2 Kay Symons remembers an important publishing lesson she learnt at the first WiP training course on book finance

 

 

Transcript:

I think they had the first training session in 1981.  There was something called the PPITB, which I think was the Publishing and Printing Industry Training Board, which I think had folded and had some money that it needed to be spent.  I think that’s what facilitated it, it meant that we could afford to hire a space and advertise it and probably pay at least expenses to some speakers so we could run a course.

And finance, I think, was one of those areas that we felt that a lot of women had little confidence in and would not have necessarily encountered in their way into their publishing careers, but was really important to understand if you were going to make progress in a publishing career.

And we had Paula Kahn, we had Rosemary Davidson, who was I think managing director of the Schools Division at Cambridge University Press, and then I think we had Jill Norman, who had just set up her own cookery imprint. We had Harriet Spicer who was production director of Virago.  And we decided to limit the numbers to about 20 or 25, I think, and a lot of the Women in Publishing committee actually came along.  And I remember in the audience we had, now Dame, Gail Rebuck as one of the trainees in the audience and Jane Gregory was there as well and quite a number of others.

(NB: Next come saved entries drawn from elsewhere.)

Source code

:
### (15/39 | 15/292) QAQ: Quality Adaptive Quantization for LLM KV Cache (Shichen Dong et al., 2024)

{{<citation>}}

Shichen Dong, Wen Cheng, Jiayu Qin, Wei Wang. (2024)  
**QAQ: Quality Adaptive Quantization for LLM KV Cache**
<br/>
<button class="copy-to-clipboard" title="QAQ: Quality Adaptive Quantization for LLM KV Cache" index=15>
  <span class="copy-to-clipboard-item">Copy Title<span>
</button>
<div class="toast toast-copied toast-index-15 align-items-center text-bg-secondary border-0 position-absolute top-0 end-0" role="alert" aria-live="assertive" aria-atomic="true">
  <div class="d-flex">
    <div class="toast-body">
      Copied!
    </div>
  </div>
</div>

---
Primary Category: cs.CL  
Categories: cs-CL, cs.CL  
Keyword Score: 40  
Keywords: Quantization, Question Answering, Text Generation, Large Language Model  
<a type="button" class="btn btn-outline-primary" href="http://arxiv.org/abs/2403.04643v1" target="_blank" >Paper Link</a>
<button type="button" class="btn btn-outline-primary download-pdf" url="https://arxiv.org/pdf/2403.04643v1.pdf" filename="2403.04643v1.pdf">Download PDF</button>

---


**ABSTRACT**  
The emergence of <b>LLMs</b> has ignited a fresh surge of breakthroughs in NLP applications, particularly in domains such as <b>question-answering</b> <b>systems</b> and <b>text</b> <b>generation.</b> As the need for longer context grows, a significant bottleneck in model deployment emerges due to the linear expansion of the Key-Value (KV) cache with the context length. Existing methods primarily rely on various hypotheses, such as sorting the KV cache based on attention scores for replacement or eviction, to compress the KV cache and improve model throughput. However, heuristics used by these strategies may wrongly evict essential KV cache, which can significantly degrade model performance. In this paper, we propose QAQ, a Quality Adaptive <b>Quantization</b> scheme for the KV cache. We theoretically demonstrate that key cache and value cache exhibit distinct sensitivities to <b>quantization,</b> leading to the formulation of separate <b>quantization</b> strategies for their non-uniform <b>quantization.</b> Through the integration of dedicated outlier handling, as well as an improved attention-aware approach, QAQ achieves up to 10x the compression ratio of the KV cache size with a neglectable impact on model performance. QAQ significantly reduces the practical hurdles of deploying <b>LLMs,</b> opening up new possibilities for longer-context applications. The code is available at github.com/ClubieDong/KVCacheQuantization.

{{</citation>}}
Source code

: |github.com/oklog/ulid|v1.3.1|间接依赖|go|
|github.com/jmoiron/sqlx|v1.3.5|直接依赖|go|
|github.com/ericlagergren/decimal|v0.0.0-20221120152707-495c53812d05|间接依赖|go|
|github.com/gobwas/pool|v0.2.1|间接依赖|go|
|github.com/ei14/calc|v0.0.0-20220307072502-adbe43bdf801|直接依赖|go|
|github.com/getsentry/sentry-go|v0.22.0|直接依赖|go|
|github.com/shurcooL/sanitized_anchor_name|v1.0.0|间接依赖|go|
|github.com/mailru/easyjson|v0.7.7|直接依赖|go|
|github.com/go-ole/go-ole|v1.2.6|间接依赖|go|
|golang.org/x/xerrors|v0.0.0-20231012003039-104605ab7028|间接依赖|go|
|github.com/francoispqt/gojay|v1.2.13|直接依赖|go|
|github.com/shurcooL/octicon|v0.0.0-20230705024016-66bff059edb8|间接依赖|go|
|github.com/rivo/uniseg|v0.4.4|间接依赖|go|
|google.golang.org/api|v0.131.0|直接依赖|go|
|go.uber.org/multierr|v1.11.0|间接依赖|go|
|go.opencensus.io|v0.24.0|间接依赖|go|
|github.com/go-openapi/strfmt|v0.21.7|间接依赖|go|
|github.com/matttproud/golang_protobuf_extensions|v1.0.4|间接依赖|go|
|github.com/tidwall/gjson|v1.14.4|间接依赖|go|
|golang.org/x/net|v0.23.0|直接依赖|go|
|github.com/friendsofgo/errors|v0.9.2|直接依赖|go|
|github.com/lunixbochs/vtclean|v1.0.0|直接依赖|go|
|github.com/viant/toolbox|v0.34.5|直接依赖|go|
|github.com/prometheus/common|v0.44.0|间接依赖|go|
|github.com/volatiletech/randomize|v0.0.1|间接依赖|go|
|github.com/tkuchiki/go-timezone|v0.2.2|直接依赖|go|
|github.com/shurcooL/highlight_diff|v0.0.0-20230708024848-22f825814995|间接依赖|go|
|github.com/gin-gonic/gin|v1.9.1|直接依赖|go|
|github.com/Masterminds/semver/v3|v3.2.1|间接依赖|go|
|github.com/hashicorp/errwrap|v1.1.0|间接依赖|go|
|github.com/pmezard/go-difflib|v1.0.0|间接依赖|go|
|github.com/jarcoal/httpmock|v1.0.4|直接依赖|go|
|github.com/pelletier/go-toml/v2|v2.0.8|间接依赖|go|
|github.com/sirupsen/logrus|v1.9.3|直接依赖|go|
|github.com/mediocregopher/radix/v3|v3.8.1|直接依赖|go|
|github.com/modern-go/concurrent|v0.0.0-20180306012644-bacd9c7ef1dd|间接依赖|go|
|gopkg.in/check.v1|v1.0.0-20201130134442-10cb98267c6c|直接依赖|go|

And again, one of my real publishing lessons I remember learning from that session, because we were put into groups and we were shown how to cost a book and then we were told to price a book.

The example we had was an encyclopaedia of dentistry for vets or something, so it was a big reference book.  And in the group I was in we did it in a sort of normal way.  We worked out how much it was going to cost us to make it, and we worked out the margin we needed and that was our price.  And it was, well let’s say it was 25 quid.  And then we went round the groups afterwards, and the group that had Gail and Jane Gregory in it said 250 quid.  What!  And they said, ‘Well, they really badly need this book.  Vets get paid a lot, their companies would probably buy it, it’s the only thing available, they’re going to need it all the time – 250 quid.’

And I still think of that because I now teach publishers about strategy and about competitive pricing and so on, and I say, you’ve just got to think about the value that the book means to the customer and not the cost.  And sometimes I tell them that story.  And of course it’s brilliant that those women were in that group, and particularly Gail having gone on to be a massive commercial success. And yes, it was all there, way back when.